Não esperar, não pedir, ir lá e fazer. Essa é a melhor tradução para a palavra mudar. Não é fácil sair da zona de conforto para enfrentar a incerteza de um mundo de injustiças e ingratidões. A definição entre o esperar ou mudar é o que pode evitar a escolha de Sofia. Participar da festa pode ser o caminho de quem não quer decidir entre extremos inconciliáveis. Afinal, já ficou provado que o menos ruim não resolve. O chamado da política consciente deve entrar no jogo de 2022 para que se evite a escolha impossível.
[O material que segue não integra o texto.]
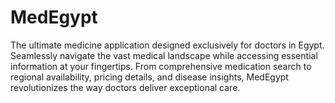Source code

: # MedEgypt

The ultimate medicine application designed exclusively for doctors in Egypt. Seamlessly navigate the vast medical landscape while accessing essential information at your fingertips. From comprehensive medication search to regional availability, pricing details, and disease insights, MedEgypt revolutionizes the way doctors deliver exceptional care.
O rock marcou as gerações com a irreverência de quem quer mudar, de quem não nasceu para esperar, mas para fazer. Sair da zona de conforto e assumir o protagonismo. A arte de Cazuza nos ensinou a não esperar pela felicidade, mas vivê-la diariamente, como no verso “pro dia nascer feliz, essa é a vida que eu quis”. E qual será a vida que fará cada um, e uma nação, feliz?